Well, I think this will be my last post on this topic for a while. I feel like I could never stop on this subject because the more I work on designing a vintage style map, I find more ways to add another styling element. So if this is the first time you are reading my blog I have done three posts of this subject so please take a look at them (ArcGIS Vintage, First QGIS Vintage, and Second QGIS Vintage). I have decided to stick with QGIS since it has more ability for you to manipulate your map inside of the map composer, and truthfully ArcGIS just doesn’t have a lot of these functions to produce a final product without having to finish it in Adobe Illustrator or Inkscape. So without further rambling here is a quick “how to” apply final edits on a vintage themed map in QGIS.

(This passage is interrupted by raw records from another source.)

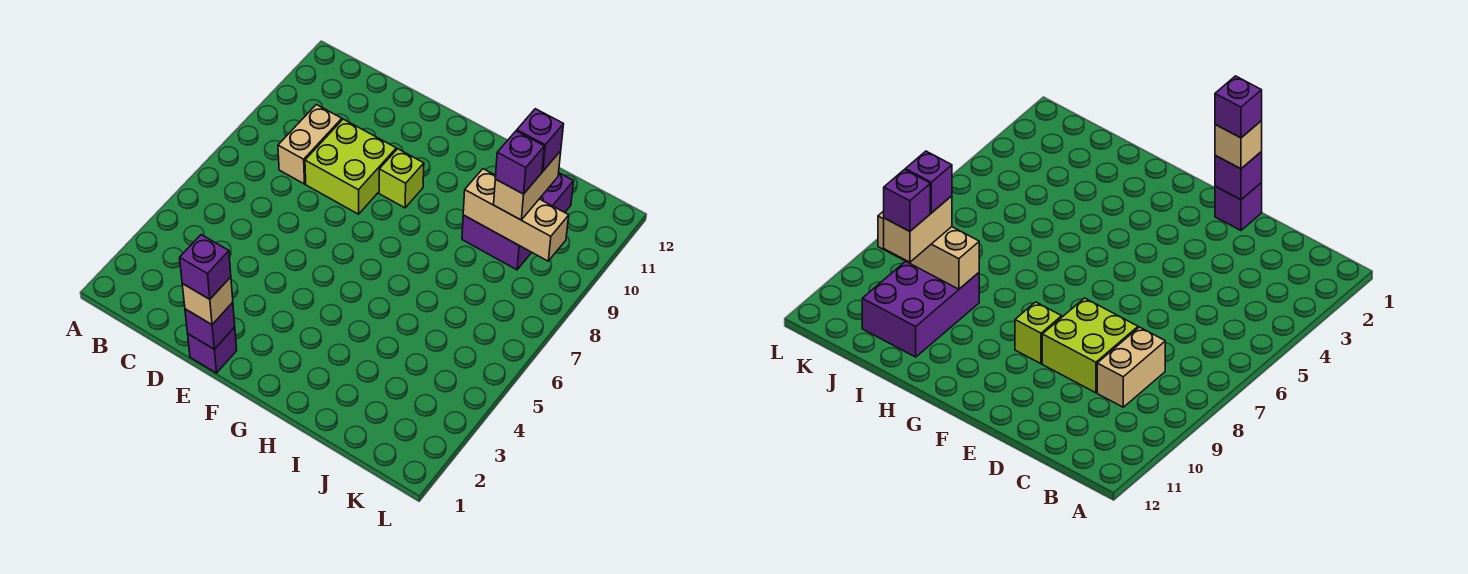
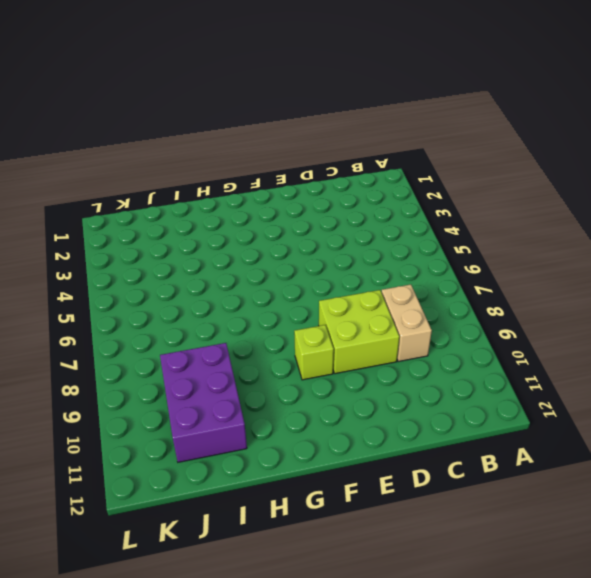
none -> purple 1x1 brick [188,327,237,373]
none -> purple 1x1 brick [185,302,235,349]
none -> tan 1x3 brick [463,169,569,261]

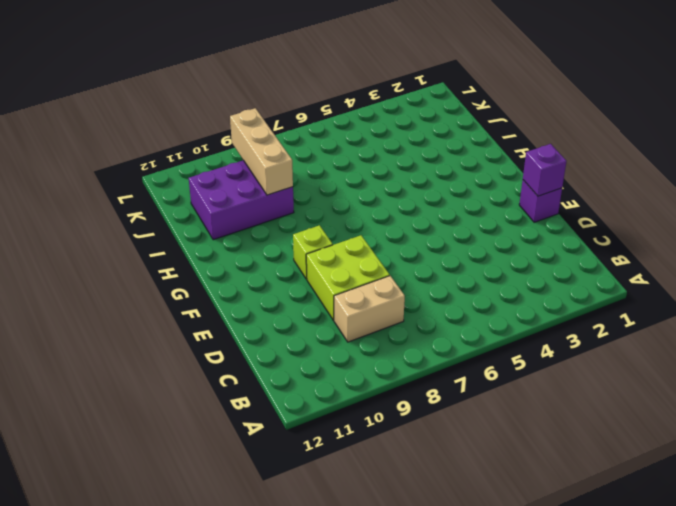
none -> tan 1x1 brick [182,277,233,325]
none -> tan 1x2 brick [494,151,561,220]
none -> purple 1x1 brick [180,235,231,299]

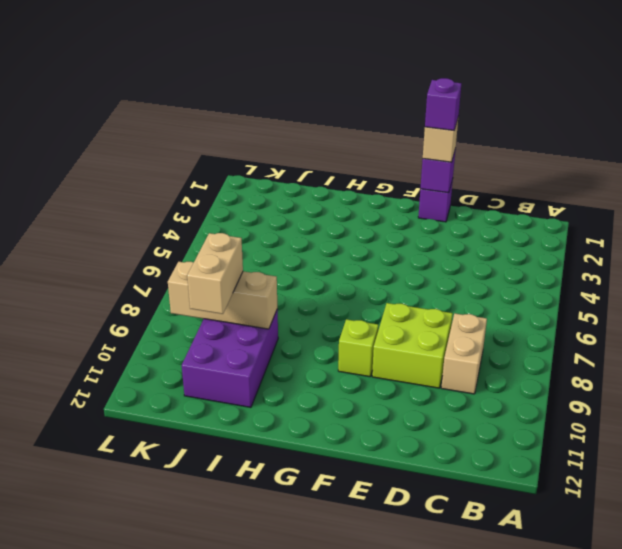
none -> purple 1x1 brick [495,131,544,194]
none -> purple 1x1 brick [517,109,564,171]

After completing my last blog post, I decided to change my geographic scope. Before I was looking at the northern region of Libya, and I started getting really tired of looking at this dummy data that I threw together. It was very limiting on what I could do with it and I really didn’t have it in me to create some pseudo-interesting to put on the map, so I thought I would create a map at a more local level. I actually was inspired by Alexandre Neto’s blog post, Mapa antigo no QGIS, and I really liked how he was able to generate such an authentic look and feel with very high-resolution data. Thus, I crossed the river via the internet and grabbed from data for Washington D.C. (link here) and started playing around with it. I really love how rich and detail local GIS data is, and I often forget this since I work at a more macro level. However, before I begin the finishing process of my DC Map, I needed to create a new antique paper background image. The last one that I was using was lacking in resolution that I needed to create a large map. However, unlike last time, I made a conscience effort to find a map that had match the following characteristics, must have large dimensions, color must be a neutral tan or beige, edges must me worn and some tares, and there must be some hand writing artifacts on it. So after some searching I finally found my map, and I began the LONG process of removing the content of the map and still retain the paper texture (I will not bore you with this long process).

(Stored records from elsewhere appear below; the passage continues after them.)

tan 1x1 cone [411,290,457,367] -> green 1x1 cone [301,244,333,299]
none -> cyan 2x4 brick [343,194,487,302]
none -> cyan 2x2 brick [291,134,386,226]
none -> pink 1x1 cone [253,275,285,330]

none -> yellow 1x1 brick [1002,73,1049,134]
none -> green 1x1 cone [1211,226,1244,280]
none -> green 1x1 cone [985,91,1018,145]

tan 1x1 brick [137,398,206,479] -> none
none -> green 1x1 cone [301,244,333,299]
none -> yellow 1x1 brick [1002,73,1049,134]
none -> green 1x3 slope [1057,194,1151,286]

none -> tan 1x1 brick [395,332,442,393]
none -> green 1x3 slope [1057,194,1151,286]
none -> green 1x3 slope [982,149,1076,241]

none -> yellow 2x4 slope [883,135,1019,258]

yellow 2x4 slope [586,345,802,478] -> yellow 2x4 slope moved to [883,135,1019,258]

With a lot of trial and error I was FINALLY happy with the above antique background image. With this process completed I can actually start making my map. I decided to create a map highlighting all the Embassies along DC’s famous Embassy Row¹.
Styling the ancillary data (roads, parks, water, etc.) was real simple, but I really need to make the Embassies pop off the map. So I decided to take the Embassy location point features and use the Spatial Query tool to select all the Buildings that intersect with the points and create a new shapefile from the result.
With a new Embassy Building shapefile, I would just use the Embassy point shapefile as a label anchor. However, I soon discovered formal names of embassies can be really long, for example “Embassy of the United Kingdom of Great Britain and Northern Ireland”, and they really make it hard on positioning the labels (seriously that title is 67 characters long!). To work around this issue I gave each Embassy a new unique number in their attribute table, starting at 1, and then labeled the point with the new ID number. I also removed all styling from the point since I now have a building footprint to represent the Embassy location, and I set the label placement on-top of the point location.
I decided to use a different font set for the labeling on the Embassies, so I used Purisa it still holds a nice print/script feel to it but it’s not overboard with the “hand written” style. With my main feature data labeled, I applied labeling to parks, roads, and the one cemetery to finish up my map.
Content with the styling of my map I could start working on the final output in composer. I decided to make my final map at ANSI D size (22×34 inches is smaller than my background image so I adjusted the image size in GIMP), and loaded my background image first (Normal Blending & 0% Transparent) them my Map (Multiply Blending and 0% Transparent).
Now I was very pleased with how the map was looking however I wanted to create a “title box” to add some map elements like a scale, title, and/or a north arror. However, I was really having issues on how to add this feature to my map without it looking out of place and too modern. So I did a little brainstorming with myself, and after trying some bad ideas first and I came up with this solution:
- First decided where the title box will reside on our map and measure how large it will need to be
- Second take those measurements and crop the background image at the same location
- Finally save this new cropped background image as .png (support transparent background) and lightly erase the “false” edges of your title “box”
Then you just inset your new image “title box” in the same place that you measures before and you have a nice clean area to place more map elements.
I was very please with how this turned out. I had been struggling with a way to add a “box” to my vintage themed map, and I think I finally found a fairly simple method.
Oh and to put the finishing touches on my hard work, I created a new composition and added the listing of the Embassies with IDs to create my key. I used Traveling Typewriter for the font set.
In closing, I started out in this series on how to create vintage themed maps in a modern GIS with not know how much work it really takes to produce a final product. And I really didn’t think it would be possible to do a lot of the things that I have done. However, with the most recent releases of QGIS 2.x it has made it easier to accomplish. If I had to perform this mapping task with only ArcGIS as my GIS program, I would have to spend a LOT of time in Adobe Illustrator to get a reasonable final product. I’m excited to see what QGIS will do in the near future. I hope you find this and my other post helpful, I enjoy doing them but I plan to switch gears at start working on a different geospatial topic. Cheers!
¹ If you are not familiar with Embassy Row there is an nice Wikipedia page for you to enjoy.